Computational Modeling of A 50 kWth Indirectly Heated Bubbling Fluidized Bed Steam Reformer

Abstract

The CFD modeling based on the two-fluid model (TFM) was used on studying the novel indirectly heated bubbling fluidized bed steam reformer (IHBFB-SR). This is a collaborative project between Petrogas and TU Delft for testing the advance’s reactor configuration, which indirectly supplies the heat via radiant burner on the center toward the surrounding bed, thereby improving heat transfer efficiency and reduced the losses. The present work aimed to observe the hydrodynamic and heat transfer of the reactor by first employing air as the fluidizing gas and corundum (Geldart B size) as the bed material. The minimum fluidization condition, bubbles development, and voidage profile are the main objectives for the hydrodynamic simulation. In the heat transfer study, the effect of radiative heat transfer, bubbles and voidage profiles, and different radiative models (P1 and DO) on the heat transfer mechanism were examined. The 2D and 3D models were built, and three drag models: Gidaspow, adjusted Syamlal, and EMMS/Bubbling was employed. The simulation results were then compared to the experimental data obtained, such as minimum fluidization flowrate, pressure drop, bed expansion, and temperature profile on a specific flow rate.

Initially, a grid independency test was conducted using five different grid sizes. It is concluded that the appropriate grid size for simulating the IHBFB-SR with a bed material particle size of 0.496 mm should be at least 7.5 mm or 15 times the corundum particle size. The present research used 2.5 mm or five times dp. The minimum fluidization obtained was in the range of 14-16 kg/h based on both 2D and 3D simulation. Nonetheless, if primarily refers to the 3D model results, the minimum fluidization condition should lie around 14 kg/h. Three drag models have also been compared. It was found that the adjusted Syamlal gives the closest result compared to the experimental data.

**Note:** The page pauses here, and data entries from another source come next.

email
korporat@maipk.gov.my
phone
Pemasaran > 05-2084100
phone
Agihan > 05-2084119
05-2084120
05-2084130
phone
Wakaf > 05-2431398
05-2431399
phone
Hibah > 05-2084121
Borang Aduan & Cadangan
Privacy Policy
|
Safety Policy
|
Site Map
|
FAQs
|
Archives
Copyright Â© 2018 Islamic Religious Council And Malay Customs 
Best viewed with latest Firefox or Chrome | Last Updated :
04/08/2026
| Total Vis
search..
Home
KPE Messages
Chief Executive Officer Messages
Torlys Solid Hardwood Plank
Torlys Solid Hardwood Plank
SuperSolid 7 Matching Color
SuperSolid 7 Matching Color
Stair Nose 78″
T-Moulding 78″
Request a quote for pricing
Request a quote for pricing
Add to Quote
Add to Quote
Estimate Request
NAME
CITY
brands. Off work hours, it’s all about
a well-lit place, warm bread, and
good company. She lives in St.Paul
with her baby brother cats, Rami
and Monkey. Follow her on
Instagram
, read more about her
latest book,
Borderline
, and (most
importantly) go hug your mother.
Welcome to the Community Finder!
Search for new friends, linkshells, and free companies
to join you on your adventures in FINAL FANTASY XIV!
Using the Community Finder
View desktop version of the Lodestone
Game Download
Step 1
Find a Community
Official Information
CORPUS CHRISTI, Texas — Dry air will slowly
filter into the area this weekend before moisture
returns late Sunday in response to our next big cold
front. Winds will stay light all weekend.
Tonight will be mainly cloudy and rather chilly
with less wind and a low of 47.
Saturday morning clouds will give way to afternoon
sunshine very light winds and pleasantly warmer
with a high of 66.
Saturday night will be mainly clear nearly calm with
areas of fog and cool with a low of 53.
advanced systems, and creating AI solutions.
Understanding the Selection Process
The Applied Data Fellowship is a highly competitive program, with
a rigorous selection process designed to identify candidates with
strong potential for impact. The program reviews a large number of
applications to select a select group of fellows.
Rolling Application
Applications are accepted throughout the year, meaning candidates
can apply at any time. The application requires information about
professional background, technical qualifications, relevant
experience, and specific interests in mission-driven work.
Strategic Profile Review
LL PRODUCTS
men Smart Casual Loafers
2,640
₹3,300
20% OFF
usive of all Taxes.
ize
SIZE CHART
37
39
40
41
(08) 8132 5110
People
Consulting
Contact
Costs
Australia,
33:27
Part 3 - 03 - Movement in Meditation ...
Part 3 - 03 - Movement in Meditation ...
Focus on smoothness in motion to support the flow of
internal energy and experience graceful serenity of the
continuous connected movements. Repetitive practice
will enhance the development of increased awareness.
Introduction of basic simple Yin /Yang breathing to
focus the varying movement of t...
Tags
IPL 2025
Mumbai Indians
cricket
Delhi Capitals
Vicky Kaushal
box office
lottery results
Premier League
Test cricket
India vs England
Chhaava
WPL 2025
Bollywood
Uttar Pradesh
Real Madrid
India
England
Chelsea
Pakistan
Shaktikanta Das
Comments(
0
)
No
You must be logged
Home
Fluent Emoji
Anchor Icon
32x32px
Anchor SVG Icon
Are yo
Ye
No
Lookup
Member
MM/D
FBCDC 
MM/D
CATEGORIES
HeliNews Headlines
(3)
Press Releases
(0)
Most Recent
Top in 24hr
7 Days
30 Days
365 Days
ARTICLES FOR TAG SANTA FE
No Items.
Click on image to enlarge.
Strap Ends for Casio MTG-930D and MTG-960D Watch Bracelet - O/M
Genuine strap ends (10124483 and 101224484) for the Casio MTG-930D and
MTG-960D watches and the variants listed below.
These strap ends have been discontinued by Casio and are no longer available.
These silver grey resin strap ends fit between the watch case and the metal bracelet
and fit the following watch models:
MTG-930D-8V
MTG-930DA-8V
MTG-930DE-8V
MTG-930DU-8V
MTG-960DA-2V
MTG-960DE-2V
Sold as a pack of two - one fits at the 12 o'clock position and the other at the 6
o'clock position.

Nevertheless, the drag modification, based only on minimum fluidization conditions like modified Syamlal, tends to overpredict the drag coefficient on the entire range of solid volume fraction. There are also no significant differences in the bubbles or voidage profiles among those three drag models. Adjusted Syamlal has a slightly larger bubble while Gidaspow and EMMS bubbling has a bit smaller one. The expected better result of using the EMMS bubbling drag model does not appear to have a considerable impact on the case of Geldart B or larger particles. There was also an underprediction of pressure drop and bed expansion on the simulation. Two major factors were the absence of proper particle shape representation through a sphericity factor and the lack of precise simulation of particle size distribution. Only a perfect rounded sphere of corundum with a sphericity factor of one and one uniform size of the particle was assumed.

In the case of heat transfer simulation, bubbles and voidage effect firstly studied. It was found that the increase of the bubbles frequency and size, as represented on the voidage profile, would improve the heat transfer process indicated by the increase of the heat flux. The bubbles’ occurrence on the bed plays a critical role in the mass transfer’s improvement from and to the vicinity of the radiant burner wall, thus increasing heat transfer. In contrast with the voidage, the increase of superficial gas velocity does not directly influence the heat flux. It was also proved that the radiative heat transfer improved the overall heat flux in this bubbling fluidized bed reactor by about 16.11 %. Though it appears small, this contribution fits the range of other proven works, with a similar operating environment and particle size used. There are two different radiative models performed in the simulation: first-order spherical harmonics method (P1) and discrete ordinate method (DO). Both models presented a similar trend, with P1, has a slightly higher magnitude. However, the P1 model shows a peculiar result of having a strange lower temperature lower on the bottom part of the bed. On the contrary, that is not the case for the DO, which is well known for its accuracy but a higher computational cost demand. It is then concluded that for the present setup, the DO model could perform better. Lastly, the overall heat transfer process was investigated. Since no specific experimental data available for validating the heat transfer properties, only the final steady temperature values of five different thermocouples were used. Comparing these two, it was found that the present model did not give satisfactory results due to overprediction of air temperature above the bed and underprediction of bed temperature at the same time. Some improvements are required, as will be presented in the recommendations section.